Travel: Wine country Burgundy DRC
A super belated post from last summer which was one of the highlights to wine country and drinking directly from these barrels to understand the potential of these DRC wines. While everyone was raving about the Romanée Conti and La tache, my favourite from these recently barrelled wines was the Richebourg. Well, what do I know about wines – that was my favourite of the lot. And we enjoyed a bottle of Batard Montracher 2005 from his private collection, no labels, just some pen squiggles.
My first question as a plebeian amongst all the oenophiles was about the candles – who knew they kept the medieval tradition of lighting candles when they came to check on the oxidisation of the wines. It was the only way to tell the low oxygen levels in the cellar when the flame went out – which meant that everyone had better exit, otherwise you’ll have people passing out without oxygen in the cellar and found too late.

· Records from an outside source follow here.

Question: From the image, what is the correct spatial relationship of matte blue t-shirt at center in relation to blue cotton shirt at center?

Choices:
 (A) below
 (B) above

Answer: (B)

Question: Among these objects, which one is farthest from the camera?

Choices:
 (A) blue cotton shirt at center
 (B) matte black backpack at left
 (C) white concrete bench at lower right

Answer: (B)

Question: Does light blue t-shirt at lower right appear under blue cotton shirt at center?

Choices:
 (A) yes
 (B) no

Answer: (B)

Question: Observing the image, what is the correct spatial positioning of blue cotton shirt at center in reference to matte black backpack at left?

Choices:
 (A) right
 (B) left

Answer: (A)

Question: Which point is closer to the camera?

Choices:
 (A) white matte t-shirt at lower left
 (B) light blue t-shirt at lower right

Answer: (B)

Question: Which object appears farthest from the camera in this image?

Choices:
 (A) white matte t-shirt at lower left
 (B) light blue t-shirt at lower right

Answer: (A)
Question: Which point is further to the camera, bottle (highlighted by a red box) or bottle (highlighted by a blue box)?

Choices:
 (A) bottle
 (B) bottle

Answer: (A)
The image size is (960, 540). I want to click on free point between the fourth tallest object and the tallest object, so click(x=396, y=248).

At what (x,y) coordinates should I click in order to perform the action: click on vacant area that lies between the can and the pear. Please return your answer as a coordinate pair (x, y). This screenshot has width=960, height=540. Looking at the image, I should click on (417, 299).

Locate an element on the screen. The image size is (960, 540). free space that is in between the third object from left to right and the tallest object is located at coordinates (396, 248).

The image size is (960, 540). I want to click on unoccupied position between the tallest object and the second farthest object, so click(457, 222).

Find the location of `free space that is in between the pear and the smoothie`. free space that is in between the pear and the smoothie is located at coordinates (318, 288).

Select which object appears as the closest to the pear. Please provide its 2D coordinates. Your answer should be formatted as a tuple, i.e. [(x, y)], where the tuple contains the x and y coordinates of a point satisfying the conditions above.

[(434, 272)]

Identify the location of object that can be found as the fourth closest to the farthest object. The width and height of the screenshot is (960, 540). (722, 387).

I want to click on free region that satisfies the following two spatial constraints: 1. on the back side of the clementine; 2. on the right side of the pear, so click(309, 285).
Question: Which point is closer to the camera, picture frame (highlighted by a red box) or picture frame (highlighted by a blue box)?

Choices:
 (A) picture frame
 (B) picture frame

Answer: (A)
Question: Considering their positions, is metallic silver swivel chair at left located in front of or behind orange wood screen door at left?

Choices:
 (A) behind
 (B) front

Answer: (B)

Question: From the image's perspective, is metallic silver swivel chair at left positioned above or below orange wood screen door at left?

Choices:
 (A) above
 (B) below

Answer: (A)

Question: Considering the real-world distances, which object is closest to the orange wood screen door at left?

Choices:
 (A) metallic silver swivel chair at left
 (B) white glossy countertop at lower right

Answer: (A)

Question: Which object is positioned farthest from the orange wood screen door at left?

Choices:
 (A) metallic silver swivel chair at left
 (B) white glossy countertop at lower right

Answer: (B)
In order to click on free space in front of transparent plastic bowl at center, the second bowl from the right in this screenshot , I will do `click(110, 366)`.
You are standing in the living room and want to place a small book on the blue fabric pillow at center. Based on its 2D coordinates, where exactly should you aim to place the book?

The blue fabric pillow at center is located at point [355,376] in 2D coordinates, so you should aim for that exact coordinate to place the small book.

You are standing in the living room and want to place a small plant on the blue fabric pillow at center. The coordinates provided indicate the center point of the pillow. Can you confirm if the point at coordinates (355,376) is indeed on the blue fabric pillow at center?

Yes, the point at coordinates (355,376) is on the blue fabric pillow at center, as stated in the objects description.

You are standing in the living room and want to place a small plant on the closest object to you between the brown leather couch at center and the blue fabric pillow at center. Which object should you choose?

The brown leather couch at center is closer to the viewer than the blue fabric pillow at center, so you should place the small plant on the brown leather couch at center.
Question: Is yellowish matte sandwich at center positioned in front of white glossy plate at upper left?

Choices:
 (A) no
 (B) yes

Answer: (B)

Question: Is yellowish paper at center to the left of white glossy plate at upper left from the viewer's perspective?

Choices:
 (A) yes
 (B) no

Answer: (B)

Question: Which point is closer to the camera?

Betrand de Villaine, nephew of Monsieur Aubert de Villaine was super lovely switching easily between French and English, giving us all the interesting anecdotes from preparing the soil for the vines – planting root vegetables like turnips, carrots, yams so that they dig deep into the soil and layers of earth to prepare the lazy vines to take root deeper down – which allows for the complexity and characteristics – best of the terrior.
He gave us a personal tour and took us through the family’s private cellar – all the best and wonderful bottles not for sale, produced in limited quantities. So grateful for the privilege to enter sacred grounds. Massive thanks to the chef fraternity circle for getting chef and I the chance of a lifetime to visit.
As we left, a flamboyant Italian couple rocked up in their Ferrari asking for DRC and a visit, without any appointment or insider relationships to work. Bertrand didn’t introduce himself but quite straightforwardly told him private property, no visits allowed.